• **Exercise inputs**:
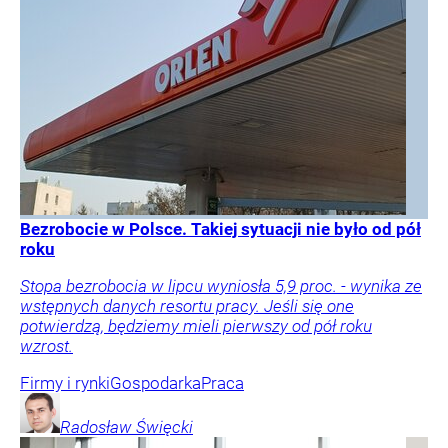
Bezrobocie w Polsce. Takiej sytuacji nie było od pół
roku
Stopa bezrobocia w lipcu wyniosła 5,9 proc. - wynika ze
wstępnych danych resortu pracy. Jeśli się one
potwierdzą, będziemy mieli pierwszy od pół roku
wzrost.
Firmy i rynki
Gospodarka
Praca
Radosław
Święcki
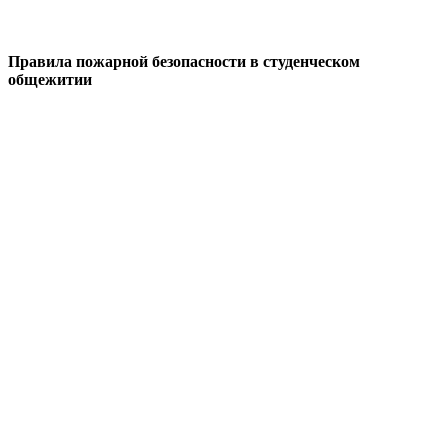
Правила пожарной безопасности в студенческом
общежитии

• **Instructions for the task**: A faithful, complete copy of the records above is required, one that contains no pictures.

• **Answer space**:
Bezrobocie w Polsce. Takiej sytuacji nie było od pół
roku
Stopa bezrobocia w lipcu wyniosła 5,9 proc. - wynika ze
wstępnych danych resortu pracy. Jeśli się one
potwierdzą, będziemy mieli pierwszy od pół roku
wzrost.
Firmy i rynki
Gospodarka
Praca
Radosław
Święcki
Правила пожарной безопасности в студенческом
общежитии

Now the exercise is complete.